_Aim of the task_. Continue the account of auditioning to play John Lennon, picking up right after its final sentence.

_Document excerpt_.
'''

Anyway, I decided to go for the part. My wife—who, by the way, looks nothing like Yoko Ono—took a photo of me with my most Lennon-like look, and I immediately sent it along with my bio to Ricky’s agent and waited. A few days later I received the call. The casting director and film director wanted to see me. I couldn’t believe this! I’m auditioning for a movie! Forget the fact that I wrestled with the ethical and moral issues of participating in a film that focused on the life of a twisted, sick, fanatic who robbed us all of a Beatle, which is exactly the type of fame he wanted. Or the fact that my only scene would probably be getting gunned down, which troubled me on so many levels.  I’d probably be typecast for the rest of my life, relegated to playing John Lennon in made-for-television Lifetime movies. Forget all that. Make-up!

The agent called with the audition time and location and asked that I stop by his office first so we could meet. Oh, and he said to also dress the part. So I grabbed my old wire- rimmed glasses, put on some blue jeans and a work shirt and, with my hair parted in the middle, headed out the door. When I showed up at his door, he gasped. “Holy crap! You’re even built like him!” Up until now I never really thought I had a chance on landing this part. But now I was getting pumped up. Not only was I going on a big-time movie audition, I might actually have a chance on getting the part. He also had one more request: Go into the audition in character. That is, become John Lennon. Speak like him, walk like him. So, I did my best and even threw a piece of gum in my mouth to give the full effect. Anyone who is a Beatles fan will know what I’m talking about. Try to find film clips of Lennon not chewing gum. Doesn’t exist. He was one of rock ‘n roll’s rebellious gum chewers.

I went to the casting office where I sat on the proverbial “casting couch” with some of the most beautiful women I had ever seen in my life. The casting director came out and made small talk with everyone except me. “Joanna, how was that film with Nicholson? Diana, you look fabulous, when do you start filming with Scorcese?” I was handed a page of script to learn and studied the 5 or 6 lines as if I was cramming for a final. When one of the women was called in, she passed me and said, “It’s not hard to see what part you’re going for.” Oh man! That’s all I needed to hear. The adrenaline was racing through my body. I could actually land this part! I wonder if I’ll have to share my trailer.

'''

_Available data_.
'''

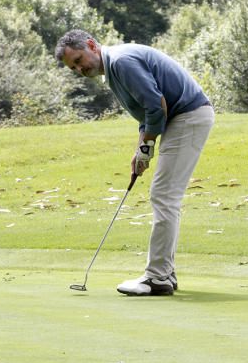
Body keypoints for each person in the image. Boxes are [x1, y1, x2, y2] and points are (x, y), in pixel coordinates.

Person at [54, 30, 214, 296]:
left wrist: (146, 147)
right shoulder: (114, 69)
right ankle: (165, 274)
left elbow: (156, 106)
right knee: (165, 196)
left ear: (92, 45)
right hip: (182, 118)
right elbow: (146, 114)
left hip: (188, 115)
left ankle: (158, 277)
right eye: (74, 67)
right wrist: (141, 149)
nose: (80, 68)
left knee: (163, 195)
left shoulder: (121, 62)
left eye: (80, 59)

'''
'''

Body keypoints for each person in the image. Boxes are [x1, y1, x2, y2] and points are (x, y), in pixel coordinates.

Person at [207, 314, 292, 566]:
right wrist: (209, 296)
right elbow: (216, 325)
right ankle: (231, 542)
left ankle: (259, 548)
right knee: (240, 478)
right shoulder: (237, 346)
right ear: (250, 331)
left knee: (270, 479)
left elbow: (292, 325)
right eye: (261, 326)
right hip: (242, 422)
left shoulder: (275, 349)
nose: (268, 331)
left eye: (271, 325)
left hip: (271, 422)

'''

_Answer_.
My name was called, and I entered a tiny room with the director, casting director and a videographer who was taping the audition. All the while I stayed in character doing my best Lennon impersonation. After some small talk, I read my lines, and it was over, just like that. As I left the room, the casting director, looking confused, grabbed my arm and asked where I was from. “Upstate New York,” I answered in my best Liverpool accent.

I was beyond excited. I jumped in my car, headed for the Holland Tunnel and on the ride home decided that I’ll definitely have to change my name. I had to go to work the next day and never left my office for fear that I would miss the call from the agent. It never came. I called him later in the day, and he said if I didn’t hear from them by the following day, then they’re probably not interested. Like most job interviews, they only call you if you get the gig. Well, I didn’t.

A few years later I read somewhere that the movie was booed at the Sundance Film Festival primarily because of the subject matter and eventually went straight to DVD. I had no interest in sitting through a film about Mark David Chapman and to this day have never seen it. Funny, isn’t it? How easy it was to get mesmerized and charmed by the notion that I’d have a chance to be on the big screen in a Hollywood movie no matter how good or bad it was. People will do anything to get there, and I guess I was no different. Maybe that’s why there are so many dreadful movies these days.

As I look back, I think how surreal it would have been to play John Lennon, my idol, on the big screen in a movie not about his life, but his death. Now, when someone asks, “Did anyone ever tell you that you look like John Lennon?” I smile and say, “as a matter of fact…”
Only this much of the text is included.